There are several safe houses scattered throughout Palm City, and they serve the function you’d expect- they serve as fast travel points during the day and as your only refuge from cops during the night, while you can also switch between day and night at these locations. These points, though, need to be unlocked first, which you can do by simply driving to them. So take a couple dozen minutes when you begin playing and go around the open world to unlock all the safe houses- they’re all marked on your map, eve if they’re locked, so it’s just a matter of driving to them. And it doesn’t take long either.
Almost as important as safe houses are gas stations- unlike safe houses though, they’re not all marked on the map. If you’re close to one, it’ll get marked on your map, so always be on the lookout for one in your vicinity. Why exactly are these important? Well, because driving through safe houses completely restores your car to pristine condition, and damage is always a looming threat, especially at night, when you might get into dangerous hot pursuits. Do remember though that you can only repair your car a limited number of times every night.

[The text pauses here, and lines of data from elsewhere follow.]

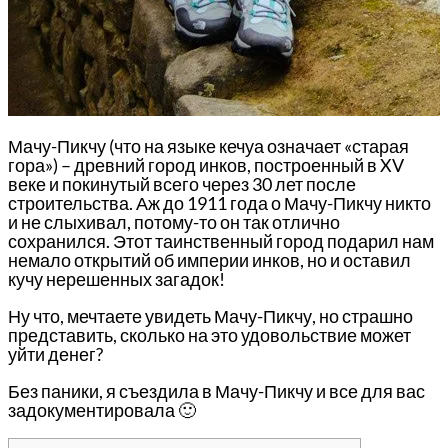
Мачу-Пикчу (что на языке кечуа означает «старая
гора») – древний город инков, построенный в XV
веке и покинутый всего через 30 лет после
строительства. Аж до 1911 года о Мачу-Пикчу никто
и не слыхивал, потому-то он так отлично
сохранился. Этот таинственный город подарил нам
немало открытий об империи инков, но и оставил
кучу нерешенных загадок!
Ну что, мечтаете увидеть Мачу-Пикчу, но страшно
представить, сколько на это удовольствие может
уйти денег?
Без паники, я съездила в Мачу-Пикчу и все для вас
задокументировала 🙂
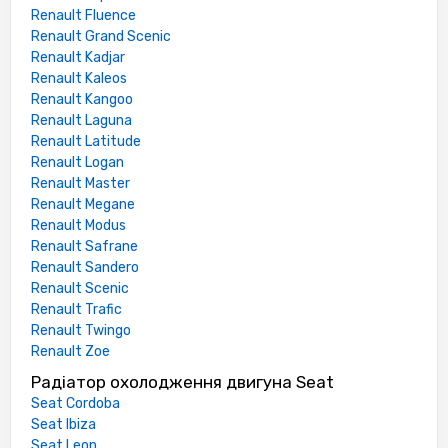
Renault Fluence
Renault Grand Scenic
Renault Kadjar
Renault Kaleos
Renault Kangoo
Renault Laguna
Renault Latitude
Renault Logan
Renault Master
Renault Megane
Renault Modus
Renault Safrane
Renault Sandero
Renault Scenic
Renault Trafic
Renault Twingo
Renault Zoe
Радіатор охолодження двигуна Seat
Seat Cordoba
Seat Ibiza
Seat Leon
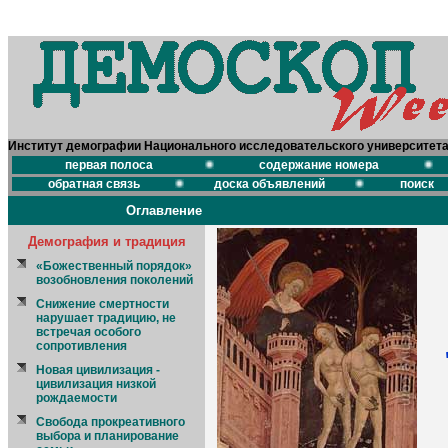
Институт демографии Национального исследовательского университет
первая полоса
содержание номера
обратная связь
доска объявлений
поиск
Оглавление
Демография и традиция
«Божественный порядок»
возобновления поколений
Снижение смертности
нарушает традицию, не
встречая особого
сопротивления
Новая цивилизация -
цивилизация низкой
рождаемости
Свобода прокреативного
выбора и планирование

Need for Speed Heat takes a leaf out of Forza Horizon’s book and makes most of the assets in its environments destructible. Of course, large trees, buildings, or bridges are most definitely not destructible, but fences, smaller trees, barricades, and any other smaller obstructions you see ca usually be driven through. So when you’re racing or even when you’re just driving around the open world, don’t worry too much about crashing into anything- most likely you’ll just be able to drive right through that stuff.

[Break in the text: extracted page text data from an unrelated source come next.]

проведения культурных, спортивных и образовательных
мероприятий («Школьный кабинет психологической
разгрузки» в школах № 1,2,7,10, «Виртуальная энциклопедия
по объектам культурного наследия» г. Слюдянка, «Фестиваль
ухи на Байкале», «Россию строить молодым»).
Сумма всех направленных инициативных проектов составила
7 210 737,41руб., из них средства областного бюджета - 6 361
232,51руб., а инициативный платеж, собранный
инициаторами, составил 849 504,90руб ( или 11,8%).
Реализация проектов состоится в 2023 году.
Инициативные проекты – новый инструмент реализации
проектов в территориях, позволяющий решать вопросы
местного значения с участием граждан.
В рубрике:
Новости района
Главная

Need for Speed Heat has an impressive amount of upgrade and customization options, but you might be tempted to spend any money you earn on cars (which are unlocked at regular intervals in the game). And while you definitely should purchase at least a couple or so different vehicles, we’d recommend spending the bulk of your money on upgrades. Rather than spending large amounts of money on better cars, just spend that money on a car you have and like to make it better, rather than having to purchase multiple upgrades for multiple new cars again and again. Of course, at times you’ll have to purchase new cars, such as when you require a particular kind of vehicle for a particular kind of race, but even in many of those cases, you can simply purchase new parts (or use one of the ones already in your inventory) to tool your vehicle as you require. Long story short- rather than investing in new cars, invest in lots and lots of parts and components.
OPEN WORLD ACTIVITIES
The open world of Palm City is dotted with various activities that you can mess about with when you’re not participating in races. From finding safe houses and gas stations – which we’ve already discussed – to speed traps and destroying billboards to drifting challenges, stunt jumps, looking for street art, and much more. And while how much mileage you get out of most of these will depend on how much of a completionist you are, a few of these yield tangible and useful rewards. Activities such as crashing through billboards and finding and destroying flamingos give you small amounts of both Bank and Rep, so do both these things whenever you spot them in the world. They serve as a nice little bonus for your progress on the side.
Another way to get bank and rep is to complete racer challenges. You can pick these up at garages and safe houses, with one set corresponding to day activities and another to nighttime, and the activities included in both of them give you nice bonuses. Completing the entire set nets you with a larger reward, and most of these are usually activities you can accomplish pretty easily during the course of regular gameplay. So whenever you’re about to head out into the open world from a garage, pick up a new set of challenges.